**What to produce**:
Search the listing for the string "sliding". Copy every line that has it.

**Data shown**:
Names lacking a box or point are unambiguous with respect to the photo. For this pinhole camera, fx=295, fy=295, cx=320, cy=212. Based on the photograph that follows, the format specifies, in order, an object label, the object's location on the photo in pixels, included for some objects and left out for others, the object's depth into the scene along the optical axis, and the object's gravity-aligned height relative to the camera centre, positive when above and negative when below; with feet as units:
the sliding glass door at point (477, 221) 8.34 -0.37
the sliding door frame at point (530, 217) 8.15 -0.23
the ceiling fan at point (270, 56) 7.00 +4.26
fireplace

**Written solution**:
the sliding glass door at point (477, 221) 8.34 -0.37
the sliding door frame at point (530, 217) 8.15 -0.23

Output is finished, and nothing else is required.